Shared accountability for a greener future
During the summit, it became clear that the future of sustainable fashion relies on shared accountability between consumers and CEOs. Sustainability is no longer a side initiative but is becoming embedded into how fashion designs, manufactures, sells, and defines value. The summit aims to foster collaboration toward a net-positive future while combatting greenwashing across the industry. Directors from Pandora, LVMH, and Kering joined voices from labour rights, academia, and charity work to discuss this year's theme, 'Building Resilient Futures'.

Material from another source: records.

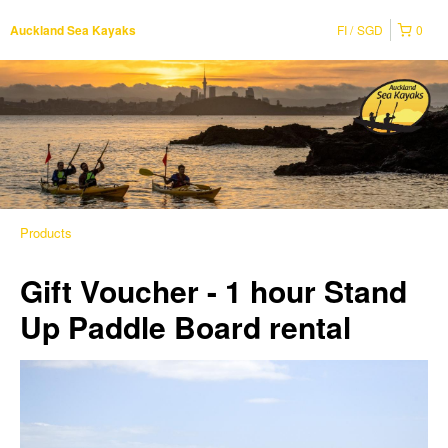
FI
SGD
0
Auckland Sea Kayaks
Products
Gift Voucher - 1 hour Stand
Up Paddle Board rental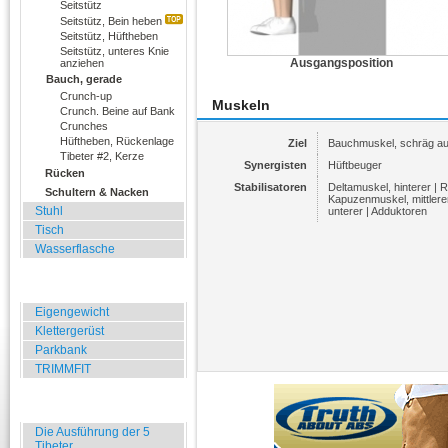
Seitstütz
Seitstütz, Bein heben
Seitstütz, Hüftheben
Seitstütz, unteres Knie
Ausgangsposition
anziehen
Bauch, gerade
Crunch-up
Muskeln
Crunch. Beine auf Bank
Crunches
Hüftheben, Rückenlage
Ziel
Bauchmuskel, schräg a
Tibeter #2, Kerze
Synergisten
Hüftbeuger
Rücken
Stabilisatoren
Deltamuskel, hinterer | 
Schultern & Nacken
Kapuzenmuskel, mittlere
Stuhl
unterer | Adduktoren
Tisch
Wasserflasche
Übungen für Draussen
Eigengewicht
Klettergerüst
Parkbank
TRIMMFIT
Specials
Die Ausführung der 5
Tibeter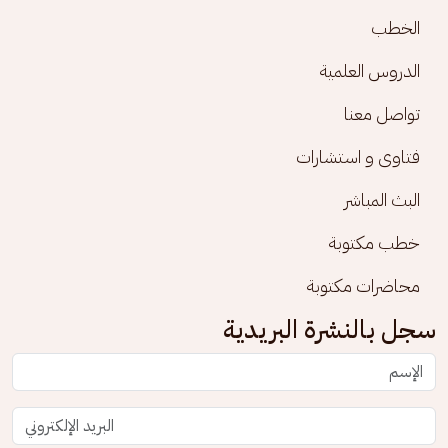
الخطب
الدروس العلمية
تواصل معنا
فتاوى و استشارات
البث المباشر
خطب مكتوبة
محاضرات مكتوبة
سجل بالنشرة البريدية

The complexity of progress
Fashion remains one of the world's most polluting industries, responsible for an estimated 8–10 per cent of global carbon emissions. Its footprint stretches across the entire lifecycle of a garment, from raw materials to post-consumer waste. Fragmented supply chains, complex fibre blends, and relentless overconsumption make meaningful reform difficult. At the summit, it became evident that progress is complicated: AI can improve efficiency but risks displacing workers, and textile recycling can reduce waste but consumes huge amounts of water and energy.
AI as a tool for good
Artificial intelligence dominated discussions as a tool reshaping supply chains. Brands are using AI to predict risks, identify defects, optimise production, and improve recycling systems. Synflux showcased circular knitting and dyeing processes, while AI-powered sorting systems from companies like Matoha help identify fabric compositions for more efficient recycling. However, labour implications were impossible to ignore, as automation accelerates and questions around workforce displacement become urgent.

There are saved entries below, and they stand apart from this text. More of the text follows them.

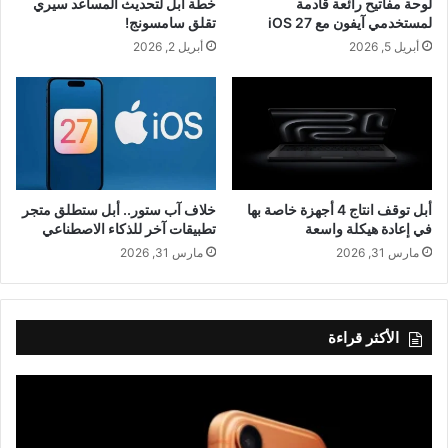
لوحة مفاتيح رائعة قادمة
خطة أبل لتحديث المساعد سيري
لمستخدمي آيفون مع iOS 27
تقلق سامسونج!
أبريل 5, 2026
أبريل 2, 2026
أبل توقف انتاج 4 أجهزة خاصة بها
خلاف آب ستور.. أبل ستطلق متجر
في إعادة هيكلة واسعة
تطبيقات آخر للذكاء الاصطناعي
مارس 31, 2026
مارس 31, 2026
الأكثر قراءة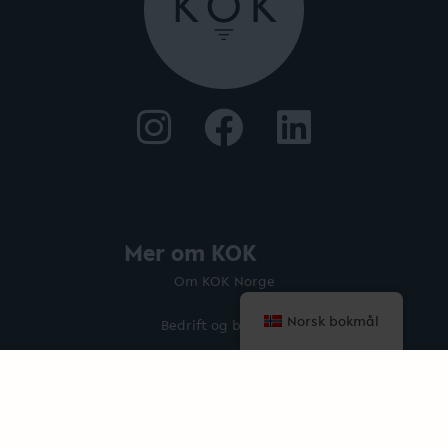
Mer om KOK
Om KOK Norge
Norsk bokmål
Bedrift og badstue
Badstuprodukter
KOK Magazine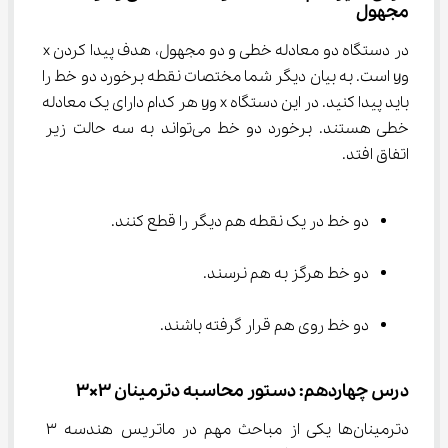
مجهول
در دستگاه دو معادله خطی و دو مجهول، هدف پیدا کردن x 
وy است. به بیان دیگر شما مختصات نقطه برخورد دو خط را 
باید پیدا کنید. در این دستگاه x وy هر کدام دارای یک معادله 
خطی هستند. برخورد دو خط می‌تواند به سه حالت زیر 
اتفاق افتد.
دو خط در یک نقطه هم دیگر را قطع کنند.
دو خط هرگز به هم نرسند.
دو خط روی هم قرار گرفته باشند.
درس چهاردهم: دستور محاسبه دترمینان 3×3
دترمینان‌ها یکی از مباحث مهم در ماتریس هندسه ۳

Community and resale platforms
The summit emphasised the social dimensions of fashion, linking overconsumption to mental health and social media pressure. Resale platforms like eBay framed second-hand shopping as a combination of sustainability, affordability, and self-expression. Luxury brands like Mulberry discussed their focus on climate, community, and circularity through British-made leather goods and regenerative farming practices.
Lab-grown diamonds and circularity
Pandora and Pamela Anderson presented lab-grown diamonds as an example of sustainability becoming desirable and accessible, using 100 per cent renewable energy and recycled silver or gold. Circularity emerged as the biggest systems challenge, with textile waste reaching 16 kilograms per person annually in Europe. Brands like H&M and LVMH discussed integrating recycled materials and repair infrastructure, though economics remain difficult. Designers like Kevin Germanier staged an impromptu catwalk show using deadstock materials, proving circularity can feel luxurious.
Collaboration as innovation
The strongest message was that no single entity can solve fashion's sustainability challenges alone. The future depends on collaboration between brands, recyclers, manufacturers, policymakers, financial institutions, and consumers. The summit acknowledged that sustainability still has a long way to go but showed momentum toward redesigning entire systems to make sustainability scalable, desirable, and lasting.